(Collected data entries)
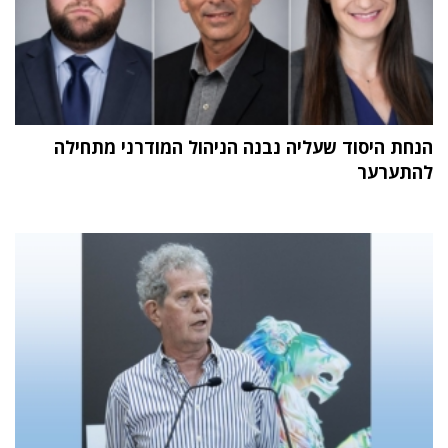
הנחת היסוד שעליה נבנה הניהול המודרני מתחילה
להתערער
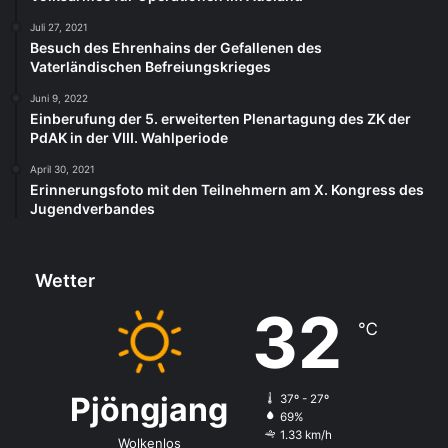
Juli 27, 2021
Besuch des Ehrenhains der Gefallenen des
Vaterländischen Befreiungskrieges
Juni 9, 2022
Einberufung der 5. erweiterten Plenartagung des ZK der
PdAK in der VIII. Wahlperiode
April 30, 2021
Erinnerungsfoto mit den Teilnehmern am X. Kongress des
Jugendverbandes
Wetter
32
℃
Pjöngjang
37º - 27º
69%
1.33 km/h
Wolkenlos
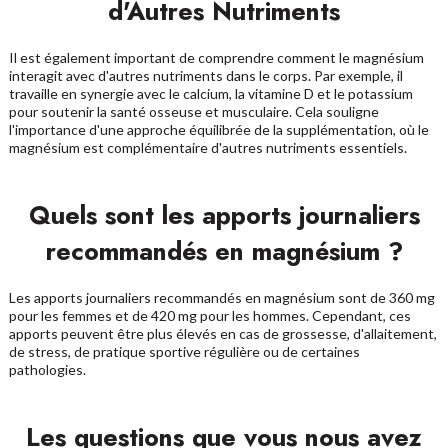
d'Autres Nutriments
Il est également important de comprendre comment le magnésium
interagit avec d'autres nutriments dans le corps. Par exemple, il
travaille en synergie avec le calcium, la vitamine D et le potassium
pour soutenir la santé osseuse et musculaire. Cela souligne
l'importance d'une approche équilibrée de la supplémentation, où le
magnésium est complémentaire d'autres nutriments essentiels.
Quels sont les apports journaliers
recommandés en magnésium ?
Les apports journaliers recommandés en magnésium sont de 360 mg
pour les femmes et de 420 mg pour les hommes. Cependant, ces
apports peuvent être plus élevés en cas de grossesse, d'allaitement,
de stress, de pratique sportive régulière ou de certaines
pathologies.
Les questions que vous nous avez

## EXERCISE GOAL
Retype every line of text from all the items above, character for character, leaving out the pictures.

## RESULT OF THE TASK
הנחת היסוד שעליה נבנה הניהול המודרני מתחילה
להתערער
Juli 27, 2021
Besuch des Ehrenhains der Gefallenen des
Vaterländischen Befreiungskrieges
Juni 9, 2022
Einberufung der 5. erweiterten Plenartagung des ZK der
PdAK in der VIII. Wahlperiode
April 30, 2021
Erinnerungsfoto mit den Teilnehmern am X. Kongress des
Jugendverbandes
Wetter
32
℃
Pjöngjang
37º - 27º
69%
1.33 km/h
Wolkenlos
d'Autres Nutriments
Il est également important de comprendre comment le magnésium
interagit avec d'autres nutriments dans le corps. Par exemple, il
travaille en synergie avec le calcium, la vitamine D et le potassium
pour soutenir la santé osseuse et musculaire. Cela souligne
l'importance d'une approche équilibrée de la supplémentation, où le
magnésium est complémentaire d'autres nutriments essentiels.
Quels sont les apports journaliers
recommandés en magnésium ?
Les apports journaliers recommandés en magnésium sont de 360 mg
pour les femmes et de 420 mg pour les hommes. Cependant, ces
apports peuvent être plus élevés en cas de grossesse, d'allaitement,
de stress, de pratique sportive régulière ou de certaines
pathologies.
Les questions que vous nous avez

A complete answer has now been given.